Review of SP#2 medical record shows that the patient was admitted to the facility on [DATE] for abdominal pain. The patient was assigned an Attending Physician. The patient ' s medical records shows that the History and Physical (H&P) on the 01/14/14 was completed by a House Physician, and was authenticated by the Attending Physician on 01/17/14( 3 day later). There were no other Attending Physician/Designee Notes from 01/14/14 thru 01/16/14.

Review of the facility's Job specifics for Transplant International Medical Graduate shows that the House Physician can assist the surgeon technically during invasive procedures, and during daily rounds. Duties include, performing a history and physical exam (H&P), completing a review of systems (ROS), participating in pre and post-operative care, completing medication reconciliation, and executing orders and plan of care as directed by the supervising fell ow or attending."

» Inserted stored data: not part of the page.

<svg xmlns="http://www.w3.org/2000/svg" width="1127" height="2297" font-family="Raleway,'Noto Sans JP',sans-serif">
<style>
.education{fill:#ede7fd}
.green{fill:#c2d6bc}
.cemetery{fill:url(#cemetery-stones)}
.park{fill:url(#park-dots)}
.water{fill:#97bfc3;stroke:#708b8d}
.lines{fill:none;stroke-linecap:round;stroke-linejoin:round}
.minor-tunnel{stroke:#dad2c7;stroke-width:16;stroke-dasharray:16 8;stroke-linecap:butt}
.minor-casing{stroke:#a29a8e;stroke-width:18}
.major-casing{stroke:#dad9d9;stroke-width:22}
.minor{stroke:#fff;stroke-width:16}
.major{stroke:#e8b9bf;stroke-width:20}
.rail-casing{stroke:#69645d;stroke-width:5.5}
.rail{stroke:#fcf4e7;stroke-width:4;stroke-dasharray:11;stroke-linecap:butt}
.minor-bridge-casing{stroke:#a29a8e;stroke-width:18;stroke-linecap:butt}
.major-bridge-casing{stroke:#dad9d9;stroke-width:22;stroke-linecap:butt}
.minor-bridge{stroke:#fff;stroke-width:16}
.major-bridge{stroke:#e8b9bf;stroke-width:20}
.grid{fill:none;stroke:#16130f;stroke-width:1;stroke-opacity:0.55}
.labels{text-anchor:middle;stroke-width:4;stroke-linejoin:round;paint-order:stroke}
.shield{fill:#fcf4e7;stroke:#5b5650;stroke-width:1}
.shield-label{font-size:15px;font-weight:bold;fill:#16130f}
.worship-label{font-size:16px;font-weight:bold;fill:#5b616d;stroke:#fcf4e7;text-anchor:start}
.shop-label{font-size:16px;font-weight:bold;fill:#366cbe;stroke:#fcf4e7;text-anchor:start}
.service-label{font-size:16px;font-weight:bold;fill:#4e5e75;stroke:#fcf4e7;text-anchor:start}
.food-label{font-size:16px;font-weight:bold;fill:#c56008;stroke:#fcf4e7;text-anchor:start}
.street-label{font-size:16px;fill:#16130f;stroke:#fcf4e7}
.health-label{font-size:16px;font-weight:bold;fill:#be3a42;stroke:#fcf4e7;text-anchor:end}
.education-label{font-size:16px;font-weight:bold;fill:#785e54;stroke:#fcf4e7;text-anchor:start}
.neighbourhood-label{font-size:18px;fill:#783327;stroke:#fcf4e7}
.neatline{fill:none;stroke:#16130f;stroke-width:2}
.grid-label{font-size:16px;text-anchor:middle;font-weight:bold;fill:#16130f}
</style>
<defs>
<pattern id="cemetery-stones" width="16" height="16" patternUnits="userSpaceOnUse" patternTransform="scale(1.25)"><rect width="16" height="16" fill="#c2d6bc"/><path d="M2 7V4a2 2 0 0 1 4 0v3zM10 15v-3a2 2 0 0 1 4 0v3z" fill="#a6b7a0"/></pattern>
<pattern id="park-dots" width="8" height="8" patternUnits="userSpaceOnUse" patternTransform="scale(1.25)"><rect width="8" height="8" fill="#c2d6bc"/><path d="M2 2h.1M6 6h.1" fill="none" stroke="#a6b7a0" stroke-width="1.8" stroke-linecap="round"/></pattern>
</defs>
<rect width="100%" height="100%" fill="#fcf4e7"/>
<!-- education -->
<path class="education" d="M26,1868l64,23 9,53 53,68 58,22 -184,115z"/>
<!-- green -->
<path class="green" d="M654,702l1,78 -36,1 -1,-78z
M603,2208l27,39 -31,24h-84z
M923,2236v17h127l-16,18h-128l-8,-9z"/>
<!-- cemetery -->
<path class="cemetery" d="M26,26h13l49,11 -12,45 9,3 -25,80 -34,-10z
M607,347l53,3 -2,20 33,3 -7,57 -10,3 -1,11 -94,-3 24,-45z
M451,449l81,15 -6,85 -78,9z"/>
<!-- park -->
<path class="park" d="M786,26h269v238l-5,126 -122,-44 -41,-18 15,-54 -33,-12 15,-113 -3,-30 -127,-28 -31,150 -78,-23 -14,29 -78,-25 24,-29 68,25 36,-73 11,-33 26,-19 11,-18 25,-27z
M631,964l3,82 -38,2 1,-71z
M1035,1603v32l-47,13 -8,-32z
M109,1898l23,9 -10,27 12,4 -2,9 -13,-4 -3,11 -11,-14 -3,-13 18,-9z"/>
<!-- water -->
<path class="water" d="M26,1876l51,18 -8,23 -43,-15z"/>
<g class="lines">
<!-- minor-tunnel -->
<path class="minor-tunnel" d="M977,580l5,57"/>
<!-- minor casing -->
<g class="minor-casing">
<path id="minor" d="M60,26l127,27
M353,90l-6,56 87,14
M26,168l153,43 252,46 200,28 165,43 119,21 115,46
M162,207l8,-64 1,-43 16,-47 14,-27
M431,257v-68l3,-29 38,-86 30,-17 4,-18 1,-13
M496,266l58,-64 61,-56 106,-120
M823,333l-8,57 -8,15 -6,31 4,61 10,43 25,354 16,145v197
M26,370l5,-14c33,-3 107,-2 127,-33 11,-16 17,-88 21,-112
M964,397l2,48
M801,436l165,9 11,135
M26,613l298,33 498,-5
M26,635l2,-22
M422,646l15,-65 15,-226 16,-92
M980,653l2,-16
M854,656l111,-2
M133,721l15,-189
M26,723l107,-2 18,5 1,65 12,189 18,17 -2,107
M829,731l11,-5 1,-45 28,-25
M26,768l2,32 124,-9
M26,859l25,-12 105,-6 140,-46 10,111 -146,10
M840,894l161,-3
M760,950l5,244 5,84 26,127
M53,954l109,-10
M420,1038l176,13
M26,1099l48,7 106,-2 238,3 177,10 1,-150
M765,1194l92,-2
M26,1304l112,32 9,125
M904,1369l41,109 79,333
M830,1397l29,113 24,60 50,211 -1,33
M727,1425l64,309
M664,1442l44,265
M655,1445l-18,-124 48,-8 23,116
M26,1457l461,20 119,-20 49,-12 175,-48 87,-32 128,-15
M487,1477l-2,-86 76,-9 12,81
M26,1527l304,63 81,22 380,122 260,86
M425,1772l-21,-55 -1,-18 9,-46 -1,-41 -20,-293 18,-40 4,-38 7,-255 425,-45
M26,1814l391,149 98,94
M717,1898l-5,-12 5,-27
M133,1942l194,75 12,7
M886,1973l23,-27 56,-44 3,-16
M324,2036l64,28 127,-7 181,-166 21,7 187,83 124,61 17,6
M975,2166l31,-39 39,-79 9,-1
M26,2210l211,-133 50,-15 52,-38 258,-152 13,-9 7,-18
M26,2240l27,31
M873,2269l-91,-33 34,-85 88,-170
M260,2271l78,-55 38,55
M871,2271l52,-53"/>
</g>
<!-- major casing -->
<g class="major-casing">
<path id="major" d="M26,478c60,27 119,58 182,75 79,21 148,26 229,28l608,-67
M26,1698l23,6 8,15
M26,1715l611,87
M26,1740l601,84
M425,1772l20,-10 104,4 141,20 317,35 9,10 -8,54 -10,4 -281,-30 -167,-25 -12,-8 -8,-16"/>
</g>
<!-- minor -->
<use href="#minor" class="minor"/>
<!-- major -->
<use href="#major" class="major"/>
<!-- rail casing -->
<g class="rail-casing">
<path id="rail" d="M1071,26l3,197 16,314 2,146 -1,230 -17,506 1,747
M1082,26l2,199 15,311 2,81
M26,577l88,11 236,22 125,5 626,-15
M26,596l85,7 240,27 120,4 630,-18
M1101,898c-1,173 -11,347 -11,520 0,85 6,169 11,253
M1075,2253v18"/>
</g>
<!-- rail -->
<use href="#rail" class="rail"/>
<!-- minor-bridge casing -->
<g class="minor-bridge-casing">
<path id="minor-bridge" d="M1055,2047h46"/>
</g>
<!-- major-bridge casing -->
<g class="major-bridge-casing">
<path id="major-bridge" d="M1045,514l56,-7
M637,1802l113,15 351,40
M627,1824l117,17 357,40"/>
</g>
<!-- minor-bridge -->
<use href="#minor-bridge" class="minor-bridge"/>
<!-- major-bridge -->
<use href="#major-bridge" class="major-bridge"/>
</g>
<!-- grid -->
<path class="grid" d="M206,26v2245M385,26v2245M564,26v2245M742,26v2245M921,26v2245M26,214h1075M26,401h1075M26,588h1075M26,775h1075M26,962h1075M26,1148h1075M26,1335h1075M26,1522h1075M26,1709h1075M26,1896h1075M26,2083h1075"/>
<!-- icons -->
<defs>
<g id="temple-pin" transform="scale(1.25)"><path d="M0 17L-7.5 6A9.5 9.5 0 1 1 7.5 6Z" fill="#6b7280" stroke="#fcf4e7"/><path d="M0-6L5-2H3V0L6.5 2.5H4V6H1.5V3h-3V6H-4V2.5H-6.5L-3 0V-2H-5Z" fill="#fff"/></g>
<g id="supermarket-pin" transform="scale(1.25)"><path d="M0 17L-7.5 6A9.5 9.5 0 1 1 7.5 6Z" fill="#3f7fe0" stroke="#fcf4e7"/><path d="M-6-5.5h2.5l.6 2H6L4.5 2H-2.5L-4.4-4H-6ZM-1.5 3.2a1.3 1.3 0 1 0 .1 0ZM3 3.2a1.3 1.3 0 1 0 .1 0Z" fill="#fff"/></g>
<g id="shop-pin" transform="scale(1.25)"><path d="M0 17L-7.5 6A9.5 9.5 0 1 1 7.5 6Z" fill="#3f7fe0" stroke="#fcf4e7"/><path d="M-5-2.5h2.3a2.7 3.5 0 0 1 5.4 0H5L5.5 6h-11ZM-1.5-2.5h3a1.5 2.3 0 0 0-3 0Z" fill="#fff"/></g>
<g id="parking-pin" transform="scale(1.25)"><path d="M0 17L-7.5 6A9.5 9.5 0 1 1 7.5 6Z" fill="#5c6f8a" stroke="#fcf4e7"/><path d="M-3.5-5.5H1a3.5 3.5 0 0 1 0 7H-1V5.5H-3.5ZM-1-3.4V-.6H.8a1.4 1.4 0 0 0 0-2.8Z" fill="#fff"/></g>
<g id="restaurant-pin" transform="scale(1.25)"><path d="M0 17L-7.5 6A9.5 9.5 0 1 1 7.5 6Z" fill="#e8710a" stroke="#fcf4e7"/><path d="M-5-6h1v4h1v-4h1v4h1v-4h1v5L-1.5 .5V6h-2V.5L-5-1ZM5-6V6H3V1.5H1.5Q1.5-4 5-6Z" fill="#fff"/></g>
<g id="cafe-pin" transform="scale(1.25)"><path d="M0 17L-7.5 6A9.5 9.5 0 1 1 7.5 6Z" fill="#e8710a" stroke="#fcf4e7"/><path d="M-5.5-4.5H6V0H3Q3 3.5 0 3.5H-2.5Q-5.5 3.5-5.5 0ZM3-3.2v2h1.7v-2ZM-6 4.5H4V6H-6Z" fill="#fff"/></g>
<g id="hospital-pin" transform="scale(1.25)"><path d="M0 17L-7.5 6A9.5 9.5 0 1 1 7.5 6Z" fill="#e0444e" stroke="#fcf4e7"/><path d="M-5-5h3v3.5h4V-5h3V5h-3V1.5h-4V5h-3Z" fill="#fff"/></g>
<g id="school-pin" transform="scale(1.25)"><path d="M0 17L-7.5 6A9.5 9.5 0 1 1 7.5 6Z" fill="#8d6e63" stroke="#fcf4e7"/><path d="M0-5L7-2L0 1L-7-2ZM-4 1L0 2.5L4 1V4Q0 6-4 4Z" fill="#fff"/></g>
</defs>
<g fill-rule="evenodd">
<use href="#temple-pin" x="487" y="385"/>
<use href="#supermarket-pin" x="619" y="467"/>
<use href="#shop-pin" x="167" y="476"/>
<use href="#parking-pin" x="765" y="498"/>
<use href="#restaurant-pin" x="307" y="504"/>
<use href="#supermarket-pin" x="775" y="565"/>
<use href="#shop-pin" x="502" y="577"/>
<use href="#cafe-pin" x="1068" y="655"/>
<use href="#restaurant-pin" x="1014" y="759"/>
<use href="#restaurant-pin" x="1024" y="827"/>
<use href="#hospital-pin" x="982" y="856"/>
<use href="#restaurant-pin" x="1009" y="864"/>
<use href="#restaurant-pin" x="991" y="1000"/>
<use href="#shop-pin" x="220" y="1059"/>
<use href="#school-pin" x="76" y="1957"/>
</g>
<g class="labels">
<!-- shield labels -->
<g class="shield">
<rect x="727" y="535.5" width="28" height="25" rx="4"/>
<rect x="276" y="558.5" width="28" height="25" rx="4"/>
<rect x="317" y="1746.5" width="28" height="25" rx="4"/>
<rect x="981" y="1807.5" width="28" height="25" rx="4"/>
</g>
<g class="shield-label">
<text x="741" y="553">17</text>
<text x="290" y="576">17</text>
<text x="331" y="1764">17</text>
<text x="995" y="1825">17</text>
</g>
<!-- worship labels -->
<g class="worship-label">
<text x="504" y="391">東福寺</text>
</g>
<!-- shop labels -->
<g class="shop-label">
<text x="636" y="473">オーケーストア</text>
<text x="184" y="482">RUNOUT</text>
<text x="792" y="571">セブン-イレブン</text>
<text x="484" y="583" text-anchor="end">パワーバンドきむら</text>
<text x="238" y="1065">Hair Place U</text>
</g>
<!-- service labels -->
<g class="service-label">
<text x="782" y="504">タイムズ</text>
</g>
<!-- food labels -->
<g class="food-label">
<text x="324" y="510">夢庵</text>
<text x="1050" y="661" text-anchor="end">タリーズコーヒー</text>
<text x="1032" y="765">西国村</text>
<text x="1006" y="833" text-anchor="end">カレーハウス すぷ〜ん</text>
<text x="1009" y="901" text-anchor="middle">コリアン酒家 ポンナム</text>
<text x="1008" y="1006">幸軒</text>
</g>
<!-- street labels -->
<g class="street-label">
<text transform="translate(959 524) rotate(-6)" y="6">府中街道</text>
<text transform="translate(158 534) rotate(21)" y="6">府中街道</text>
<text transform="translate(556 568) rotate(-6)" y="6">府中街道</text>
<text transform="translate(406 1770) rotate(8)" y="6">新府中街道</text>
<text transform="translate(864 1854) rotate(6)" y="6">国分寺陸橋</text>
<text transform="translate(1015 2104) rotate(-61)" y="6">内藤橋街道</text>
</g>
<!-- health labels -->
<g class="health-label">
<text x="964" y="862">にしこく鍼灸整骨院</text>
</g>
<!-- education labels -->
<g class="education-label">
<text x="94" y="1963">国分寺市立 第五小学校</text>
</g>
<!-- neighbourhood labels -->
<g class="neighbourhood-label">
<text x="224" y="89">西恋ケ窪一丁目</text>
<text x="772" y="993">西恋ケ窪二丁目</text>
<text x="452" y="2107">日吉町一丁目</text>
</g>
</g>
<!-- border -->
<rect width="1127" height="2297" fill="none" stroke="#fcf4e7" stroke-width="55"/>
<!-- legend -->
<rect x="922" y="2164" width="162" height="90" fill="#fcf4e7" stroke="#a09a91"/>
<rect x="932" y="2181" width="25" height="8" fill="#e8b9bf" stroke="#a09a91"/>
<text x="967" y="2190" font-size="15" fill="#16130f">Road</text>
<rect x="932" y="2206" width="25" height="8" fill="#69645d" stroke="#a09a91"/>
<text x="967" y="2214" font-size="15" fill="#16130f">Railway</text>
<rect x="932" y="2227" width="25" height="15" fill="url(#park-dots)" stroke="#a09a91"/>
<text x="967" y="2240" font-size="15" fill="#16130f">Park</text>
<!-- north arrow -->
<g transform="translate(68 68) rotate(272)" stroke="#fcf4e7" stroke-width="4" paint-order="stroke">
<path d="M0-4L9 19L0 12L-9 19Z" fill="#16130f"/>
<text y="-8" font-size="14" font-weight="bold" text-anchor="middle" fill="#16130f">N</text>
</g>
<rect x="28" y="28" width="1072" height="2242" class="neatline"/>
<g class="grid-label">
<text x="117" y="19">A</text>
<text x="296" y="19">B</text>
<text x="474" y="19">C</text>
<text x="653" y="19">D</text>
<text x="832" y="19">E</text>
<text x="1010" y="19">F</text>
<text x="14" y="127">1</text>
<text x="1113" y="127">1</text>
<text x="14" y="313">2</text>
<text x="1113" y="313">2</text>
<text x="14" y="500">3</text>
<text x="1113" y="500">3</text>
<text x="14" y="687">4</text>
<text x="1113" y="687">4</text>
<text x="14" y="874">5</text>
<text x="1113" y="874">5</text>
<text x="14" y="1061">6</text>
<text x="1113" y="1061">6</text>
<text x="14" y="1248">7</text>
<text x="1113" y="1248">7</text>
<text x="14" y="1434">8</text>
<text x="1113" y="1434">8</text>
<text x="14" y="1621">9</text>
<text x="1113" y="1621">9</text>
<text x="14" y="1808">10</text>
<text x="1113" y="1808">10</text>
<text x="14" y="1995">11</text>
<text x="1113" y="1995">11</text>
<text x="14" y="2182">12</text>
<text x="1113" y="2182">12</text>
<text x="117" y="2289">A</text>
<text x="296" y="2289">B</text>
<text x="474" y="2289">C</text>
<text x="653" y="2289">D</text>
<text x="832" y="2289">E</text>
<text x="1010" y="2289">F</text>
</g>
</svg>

Review of the facility ' s medical staff rules and regulations [2.4 Progress Notes] conducted on 02-20-14 shows that Progress notes shall be written at least daily by the attending practitioner or designee for all patients. The medical staff member must document his or her involvement with the patient in the medial record, reflecting his or her level of participation in the care of the patient and supervisions of learners also caring for the patient. The medical staff member may attest to progress notes written by learners, such as residents and fell ows, or designees, such as physician assistants and advance practice nurses.

Interview conducted on 02-20-14 1:20 p.m. with the Associate Director of Quality-Accreditation /Licensure confirmed above findings that SP#2 History and Physical by the House Physician was not appropriately authenticated by the supervising Attending Physician.